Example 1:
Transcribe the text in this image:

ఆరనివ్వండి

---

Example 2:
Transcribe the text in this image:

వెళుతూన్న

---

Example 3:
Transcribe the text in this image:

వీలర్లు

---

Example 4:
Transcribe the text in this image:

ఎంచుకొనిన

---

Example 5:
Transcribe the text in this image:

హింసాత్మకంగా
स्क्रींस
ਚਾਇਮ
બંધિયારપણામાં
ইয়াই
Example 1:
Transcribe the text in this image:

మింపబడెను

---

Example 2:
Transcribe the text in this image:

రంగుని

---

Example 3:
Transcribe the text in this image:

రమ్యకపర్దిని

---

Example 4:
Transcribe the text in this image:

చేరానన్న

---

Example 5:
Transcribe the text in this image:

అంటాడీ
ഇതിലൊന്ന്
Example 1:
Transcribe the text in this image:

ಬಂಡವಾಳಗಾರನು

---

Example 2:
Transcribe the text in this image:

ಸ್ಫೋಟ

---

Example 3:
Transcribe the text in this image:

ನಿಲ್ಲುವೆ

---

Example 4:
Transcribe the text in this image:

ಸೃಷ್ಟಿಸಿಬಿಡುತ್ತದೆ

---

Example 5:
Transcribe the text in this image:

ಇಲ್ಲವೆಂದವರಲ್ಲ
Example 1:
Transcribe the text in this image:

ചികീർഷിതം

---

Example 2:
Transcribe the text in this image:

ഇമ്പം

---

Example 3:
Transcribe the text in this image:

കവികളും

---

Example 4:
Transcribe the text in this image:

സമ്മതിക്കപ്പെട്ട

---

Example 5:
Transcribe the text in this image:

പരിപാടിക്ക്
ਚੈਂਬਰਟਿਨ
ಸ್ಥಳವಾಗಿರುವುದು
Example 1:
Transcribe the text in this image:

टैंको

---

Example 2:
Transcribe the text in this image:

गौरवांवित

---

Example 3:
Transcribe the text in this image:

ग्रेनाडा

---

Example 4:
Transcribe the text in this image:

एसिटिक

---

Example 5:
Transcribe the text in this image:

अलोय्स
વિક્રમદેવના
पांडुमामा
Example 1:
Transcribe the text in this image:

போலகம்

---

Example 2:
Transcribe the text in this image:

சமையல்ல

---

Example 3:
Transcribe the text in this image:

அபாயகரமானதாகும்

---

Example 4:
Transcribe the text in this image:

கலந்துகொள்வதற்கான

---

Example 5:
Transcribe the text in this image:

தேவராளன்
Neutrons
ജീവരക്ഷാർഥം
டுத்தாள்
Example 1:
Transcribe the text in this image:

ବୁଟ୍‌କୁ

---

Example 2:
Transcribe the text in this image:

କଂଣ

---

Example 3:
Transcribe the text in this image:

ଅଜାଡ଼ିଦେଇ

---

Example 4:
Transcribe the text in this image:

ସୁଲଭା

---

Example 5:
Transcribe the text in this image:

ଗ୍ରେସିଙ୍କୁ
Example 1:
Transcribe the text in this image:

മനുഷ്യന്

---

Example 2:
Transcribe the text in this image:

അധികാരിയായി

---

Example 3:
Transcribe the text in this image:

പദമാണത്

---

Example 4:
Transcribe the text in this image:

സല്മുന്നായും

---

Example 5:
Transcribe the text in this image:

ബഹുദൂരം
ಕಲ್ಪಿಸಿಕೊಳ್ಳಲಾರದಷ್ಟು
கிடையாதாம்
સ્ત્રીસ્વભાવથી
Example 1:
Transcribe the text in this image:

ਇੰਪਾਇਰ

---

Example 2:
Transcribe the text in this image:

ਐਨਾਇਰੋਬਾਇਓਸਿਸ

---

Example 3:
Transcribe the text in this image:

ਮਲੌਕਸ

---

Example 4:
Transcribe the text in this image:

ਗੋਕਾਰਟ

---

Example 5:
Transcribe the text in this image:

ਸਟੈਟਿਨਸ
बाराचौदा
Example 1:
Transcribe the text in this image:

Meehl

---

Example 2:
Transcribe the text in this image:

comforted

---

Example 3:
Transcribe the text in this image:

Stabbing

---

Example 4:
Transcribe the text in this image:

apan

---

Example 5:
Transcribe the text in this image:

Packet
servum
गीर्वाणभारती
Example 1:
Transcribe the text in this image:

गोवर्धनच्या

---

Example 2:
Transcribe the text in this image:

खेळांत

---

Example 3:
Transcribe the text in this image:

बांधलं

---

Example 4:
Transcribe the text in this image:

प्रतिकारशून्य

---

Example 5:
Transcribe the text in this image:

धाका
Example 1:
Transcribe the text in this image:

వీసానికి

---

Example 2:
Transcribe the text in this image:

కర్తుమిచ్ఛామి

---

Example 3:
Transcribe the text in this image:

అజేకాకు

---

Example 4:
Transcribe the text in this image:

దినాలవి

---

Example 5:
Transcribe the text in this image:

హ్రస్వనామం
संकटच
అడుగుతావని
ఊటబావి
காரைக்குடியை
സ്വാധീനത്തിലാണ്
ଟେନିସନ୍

____________

§ **PROBLEM TO WORK ON**:
Update the listing so that every occurrence of "Transcribe" reads "Copy out" instead, and leave all other text unchanged.

§ **THE SOLUTION**:
Example 1:
Copy out the text in this image:

ఆరనివ్వండి

---

Example 2:
Copy out the text in this image:

వెళుతూన్న

---

Example 3:
Copy out the text in this image:

వీలర్లు

---

Example 4:
Copy out the text in this image:

ఎంచుకొనిన

---

Example 5:
Copy out the text in this image:

హింసాత్మకంగా
स्क्रींस
ਚਾਇਮ
બંધિયારપણામાં
ইয়াই
Example 1:
Copy out the text in this image:

మింపబడెను

---

Example 2:
Copy out the text in this image:

రంగుని

---

Example 3:
Copy out the text in this image:

రమ్యకపర్దిని

---

Example 4:
Copy out the text in this image:

చేరానన్న

---

Example 5:
Copy out the text in this image:

అంటాడీ
ഇതിലൊന്ന്
Example 1:
Copy out the text in this image:

ಬಂಡವಾಳಗಾರನು

---

Example 2:
Copy out the text in this image:

ಸ್ಫೋಟ

---

Example 3:
Copy out the text in this image:

ನಿಲ್ಲುವೆ

---

Example 4:
Copy out the text in this image:

ಸೃಷ್ಟಿಸಿಬಿಡುತ್ತದೆ

---

Example 5:
Copy out the text in this image:

ಇಲ್ಲವೆಂದವರಲ್ಲ
Example 1:
Copy out the text in this image:

ചികീർഷിതം

---

Example 2:
Copy out the text in this image:

ഇമ്പം

---

Example 3:
Copy out the text in this image:

കവികളും

---

Example 4:
Copy out the text in this image:

സമ്മതിക്കപ്പെട്ട

---

Example 5:
Copy out the text in this image:

പരിപാടിക്ക്
ਚੈਂਬਰਟਿਨ
ಸ್ಥಳವಾಗಿರುವುದು
Example 1:
Copy out the text in this image:

टैंको

---

Example 2:
Copy out the text in this image:

गौरवांवित

---

Example 3:
Copy out the text in this image:

ग्रेनाडा

---

Example 4:
Copy out the text in this image:

एसिटिक

---

Example 5:
Copy out the text in this image:

अलोय्स
વિક્રમદેવના
पांडुमामा
Example 1:
Copy out the text in this image:

போலகம்

---

Example 2:
Copy out the text in this image:

சமையல்ல

---

Example 3:
Copy out the text in this image:

அபாயகரமானதாகும்

---

Example 4:
Copy out the text in this image:

கலந்துகொள்வதற்கான

---

Example 5:
Copy out the text in this image:

தேவராளன்
Neutrons
ജീവരക്ഷാർഥം
டுத்தாள்
Example 1:
Copy out the text in this image:

ବୁଟ୍‌କୁ

---

Example 2:
Copy out the text in this image:

କଂଣ

---

Example 3:
Copy out the text in this image:

ଅଜାଡ଼ିଦେଇ

---

Example 4:
Copy out the text in this image:

ସୁଲଭା

---

Example 5:
Copy out the text in this image:

ଗ୍ରେସିଙ୍କୁ
Example 1:
Copy out the text in this image:

മനുഷ്യന്

---

Example 2:
Copy out the text in this image:

അധികാരിയായി

---

Example 3:
Copy out the text in this image:

പദമാണത്

---

Example 4:
Copy out the text in this image:

സല്മുന്നായും

---

Example 5:
Copy out the text in this image:

ബഹുദൂരം
ಕಲ್ಪಿಸಿಕೊಳ್ಳಲಾರದಷ್ಟು
கிடையாதாம்
સ્ત્રીસ્વભાવથી
Example 1:
Copy out the text in this image:

ਇੰਪਾਇਰ

---

Example 2:
Copy out the text in this image:

ਐਨਾਇਰੋਬਾਇਓਸਿਸ

---

Example 3:
Copy out the text in this image:

ਮਲੌਕਸ

---

Example 4:
Copy out the text in this image:

ਗੋਕਾਰਟ

---

Example 5:
Copy out the text in this image:

ਸਟੈਟਿਨਸ
बाराचौदा
Example 1:
Copy out the text in this image:

Meehl

---

Example 2:
Copy out the text in this image:

comforted

---

Example 3:
Copy out the text in this image:

Stabbing

---

Example 4:
Copy out the text in this image:

apan

---

Example 5:
Copy out the text in this image:

Packet
servum
गीर्वाणभारती
Example 1:
Copy out the text in this image:

गोवर्धनच्या

---

Example 2:
Copy out the text in this image:

खेळांत

---

Example 3:
Copy out the text in this image:

बांधलं

---

Example 4:
Copy out the text in this image:

प्रतिकारशून्य

---

Example 5:
Copy out the text in this image:

धाका
Example 1:
Copy out the text in this image:

వీసానికి

---

Example 2:
Copy out the text in this image:

కర్తుమిచ్ఛామి

---

Example 3:
Copy out the text in this image:

అజేకాకు

---

Example 4:
Copy out the text in this image:

దినాలవి

---

Example 5:
Copy out the text in this image:

హ్రస్వనామం
संकटच
అడుగుతావని
ఊటబావి
காரைக்குடியை
സ്വാധീനത്തിലാണ്
ଟେନିସନ୍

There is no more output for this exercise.